[PATCH] D57504: RFC: Prototype & Roadmap for vector predication in LLVM

Robin Kruppe via Phabricator via llvm-commits llvm-commits at lists.llvm.org
Sun Feb 2 08:08:19 PST 2020


rkruppe added a comment.

(This was gonna be an inline comment on D69891 <https://reviews.llvm.org/D69891>, but it's more of a general conceptual issue, so I decided to move it here.)

Right now, LangRef changes in D69891 <https://reviews.llvm.org/D69891> describe the restriction on the EVL value as this:

> The explicit vector length (%evl) is only effective if it is non-negative, and when that is the case, its value is in the range:
> 
>   0 <= %evl <= W,   where W is the vector length.

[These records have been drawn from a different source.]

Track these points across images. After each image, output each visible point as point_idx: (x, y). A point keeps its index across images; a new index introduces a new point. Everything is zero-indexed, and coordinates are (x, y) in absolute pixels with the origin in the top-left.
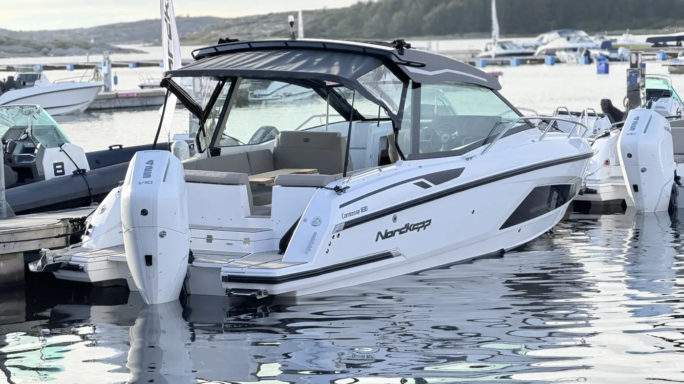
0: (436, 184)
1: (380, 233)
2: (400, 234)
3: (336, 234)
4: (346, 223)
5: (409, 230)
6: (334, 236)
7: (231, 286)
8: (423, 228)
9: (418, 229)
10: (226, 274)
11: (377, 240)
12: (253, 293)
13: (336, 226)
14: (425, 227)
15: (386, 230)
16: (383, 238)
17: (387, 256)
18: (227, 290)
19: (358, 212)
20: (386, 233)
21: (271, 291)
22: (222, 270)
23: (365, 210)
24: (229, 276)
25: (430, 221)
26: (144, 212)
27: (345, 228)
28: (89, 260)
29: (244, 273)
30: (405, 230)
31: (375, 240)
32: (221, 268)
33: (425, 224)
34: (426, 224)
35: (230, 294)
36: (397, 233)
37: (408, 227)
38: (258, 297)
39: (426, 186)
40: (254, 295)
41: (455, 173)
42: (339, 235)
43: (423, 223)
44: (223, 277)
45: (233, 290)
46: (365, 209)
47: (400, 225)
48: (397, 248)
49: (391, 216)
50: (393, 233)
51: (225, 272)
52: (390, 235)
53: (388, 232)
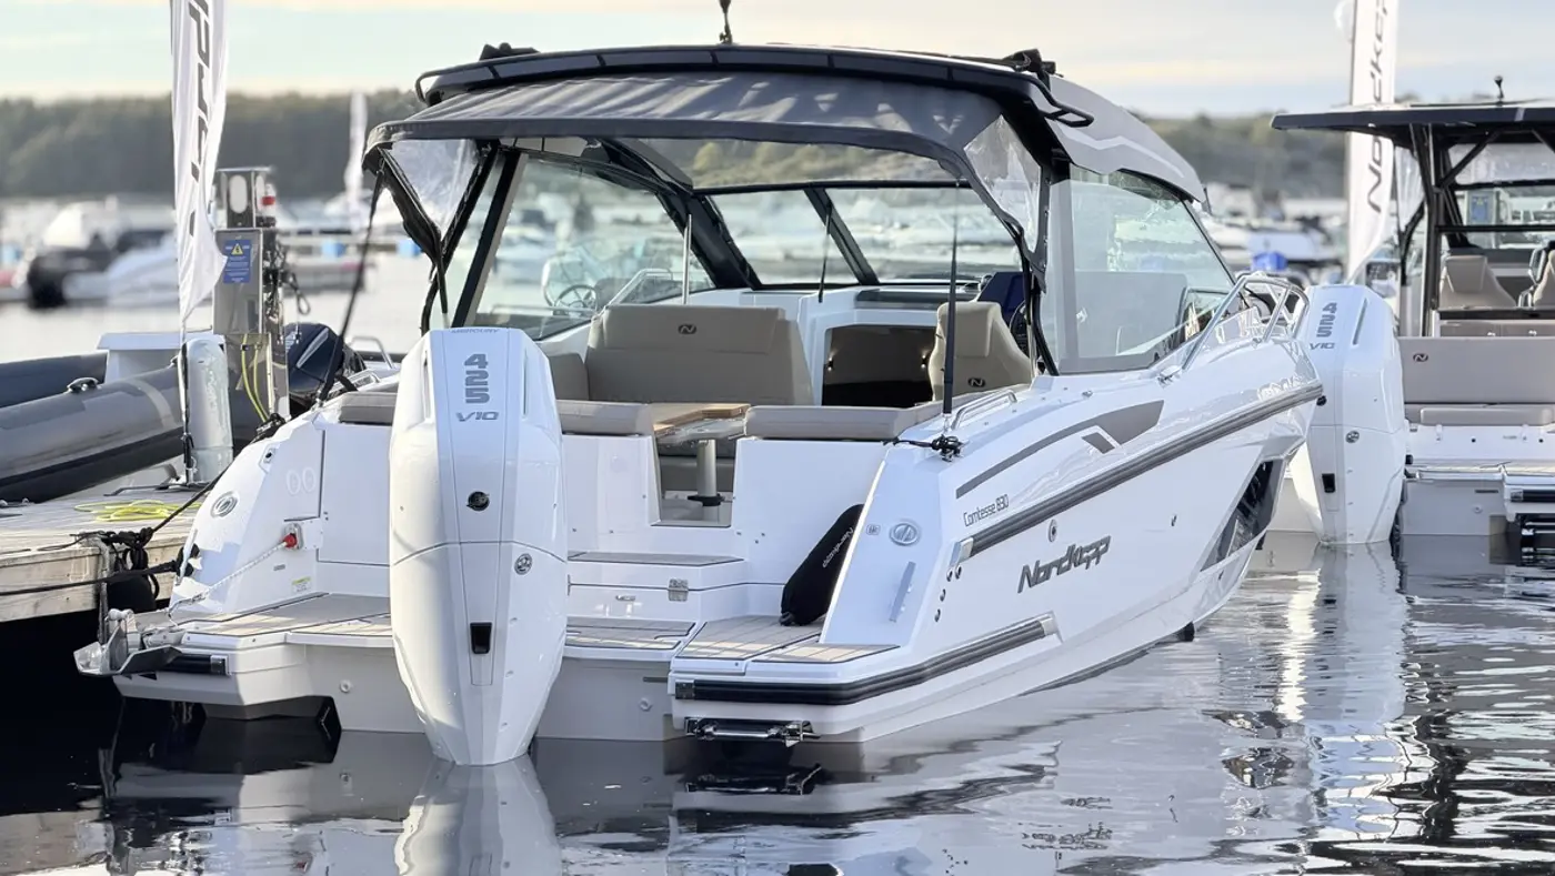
0: (1120, 442)
1: (1026, 571)
2: (1058, 574)
3: (955, 570)
4: (975, 538)
5: (1072, 565)
6: (951, 574)
7: (701, 711)
8: (1095, 560)
9: (1088, 560)
10: (690, 679)
11: (1020, 591)
12: (773, 732)
13: (957, 545)
14: (1098, 555)
15: (1038, 563)
16: (1031, 584)
17: (1033, 633)
18: (691, 724)
19: (990, 511)
20: (1038, 570)
21: (822, 725)
22: (672, 665)
23: (1006, 506)
24: (698, 683)
25: (1106, 541)
26: (478, 501)
27: (976, 550)
29: (744, 674)
30: (1066, 563)
31: (1017, 590)
32: (669, 663)
33: (1099, 549)
34: (1102, 547)
35: (703, 733)
36: (1054, 570)
37: (1075, 557)
38: (790, 743)
39: (1104, 447)
40: (776, 735)
41: (1150, 415)
42: (960, 570)
43: (1095, 546)
44: (678, 685)
45: (707, 722)
46: (1002, 503)
47: (1060, 549)
48: (1051, 612)
49: (1045, 526)
50: (1047, 569)
51: (686, 670)
52: (1042, 574)
53: (1041, 565)
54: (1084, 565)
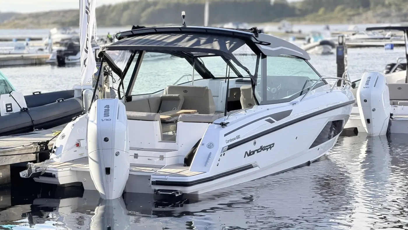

The restriction is good, but this wording doesn't specify what happens when `%evl` is not in that range. Some sort of undefined behavior, I assume, but this must be explicitly stated, especially since there are many ways in which it could be undefined. I don't recall previous discussion of this detail and I don't know what you have in mind, but some possibilities I see:

1. The instruction has capital-UB undefined behavior. This gives the greatest flexibility to backends (e.g., allows generation of code that traps if %evl is too large) but I don't know of any architecture that needs this much flexibility and it constrains IR optimizations (code hoisting etc.) the most.
2. The instruction returns poison (i.e., all result lanes are poison) and all lanes are (potentially, non-deterministically) enabled regardless of the mask parameter. This is less restrictive for IR optimizations (e.g., integer `vp.add` can unconditionally be speculated) but still allows backends to unconditionally use SETVL-style "stripmining" instructions that are not generally consistent (across architectures) w.r.t. which lanes become active when a vector length greater than the hardware vector length is requested.
3. `%EVLmask` is undef, that's all. As consequence, lanes disabled by the `%mask` argument definitely stay disabled, but for other lanes (where the mask has a 1 or an undef) it's non-deterministic whether they are active. As far as I can see, this has pretty much the same implications for IR optimizations and backends (excluding hypothetical pathological architectures) but is less of a special case to specify and directly captures the diversity of hardware behavior that (presumably) motivates this restriction on EVL.

Off the cuff, I would suggest the last option.